# 91 Maxima GXE, BOSE system fucked up?



## Lem6687 (May 1, 2004)

Alright Guys, I have a 91 GXE Maxima and I believe the bose system has shit the bed, all I get when I turn the radio on now is staticy and makes a buzzing noise, you actually can't even hear the radio when its on ,just the buzzing noise.

Now my dad thinks its the radio that is making the speakers act this way, because for a while this was my grandmothers car, and for a good 3-4 years she had a tape jammed into the tape deck, and when I bought it off of her, my dad got it out for me. Now the speakers worked fine for a while, then one started to blow then another, now nothing works just an annoying buzzing sounds...I think I should just get 4 new speakers and a cd player, but my dad thinks its just hte tape deck/radio that is fucking things up and I should just got a cd player...

What is your opinion, or has anyone had problems with the BOSE system before?


----------



## nismosleeper (Jan 16, 2005)

WORK INSTRUCTION 1 ▸
In the Maxima Bose thread, how long did a tape stay jammed in the tape deck?
The forum thread and the entries were drawn from separate sources.

DATA ▸
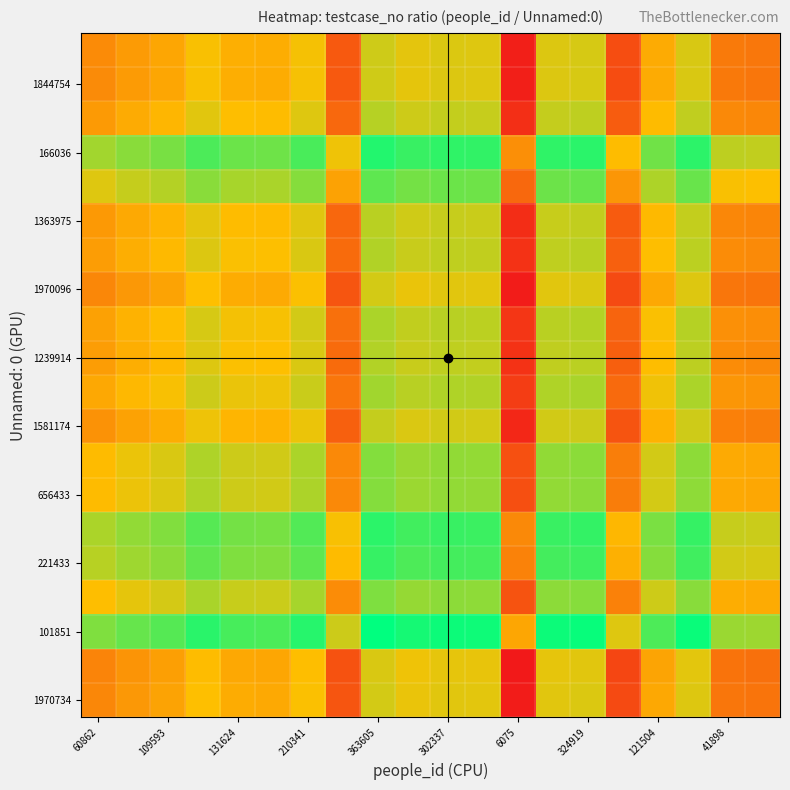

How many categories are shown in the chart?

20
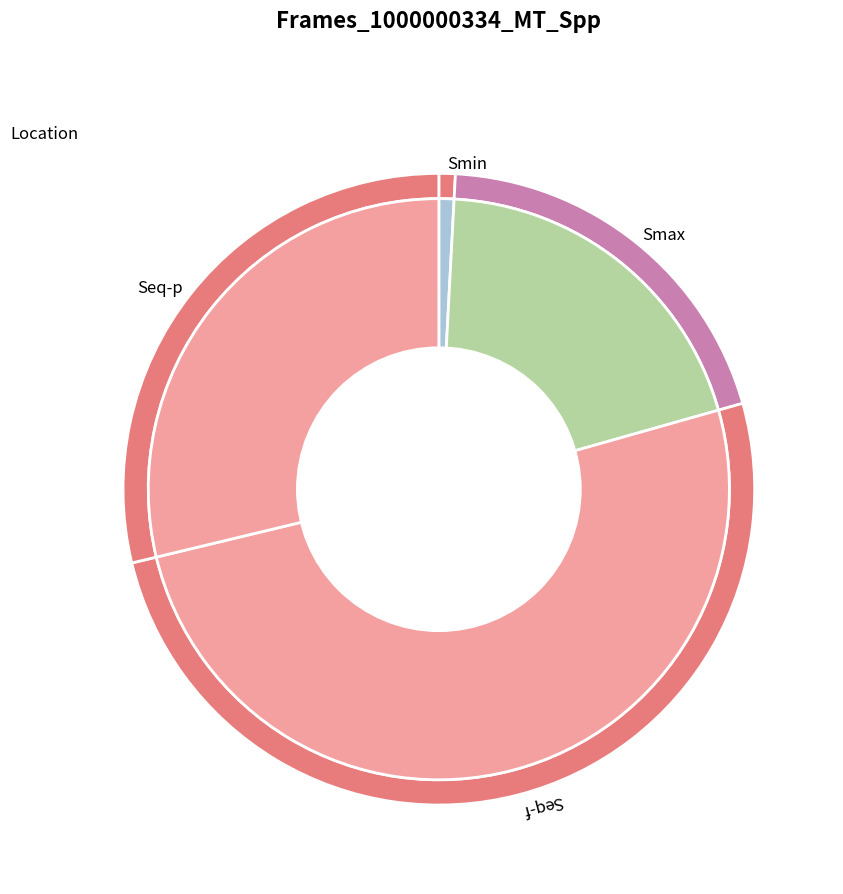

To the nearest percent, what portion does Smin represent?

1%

---

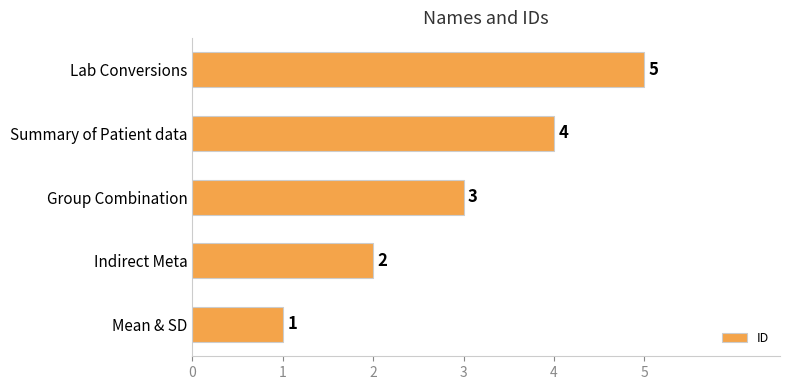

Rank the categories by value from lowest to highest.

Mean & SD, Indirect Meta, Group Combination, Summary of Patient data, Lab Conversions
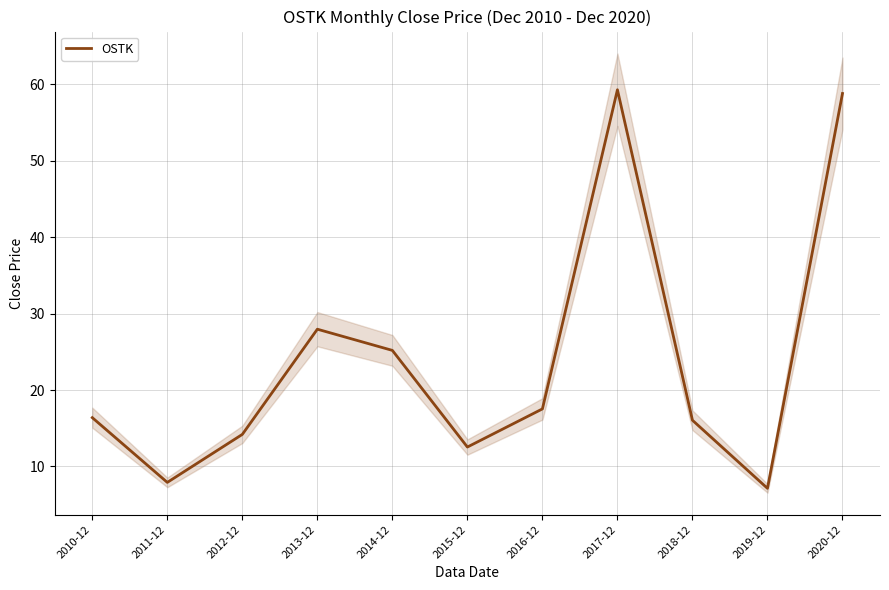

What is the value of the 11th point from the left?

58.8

WORK INSTRUCTION 2 ▸
Arrange the lines of the entries as a numbered list, starting with the line containing "How many categories are shown in the chart?" and going on through the line containing "To the nearest". Omit blank lines and the pictures.

OUTPUT 1 ▸
For a good 3-4 years.

OUTPUT 2 ▸
1. How many categories are shown in the chart?
2. 20
3. To the nearest percent, what portion does Smin represent?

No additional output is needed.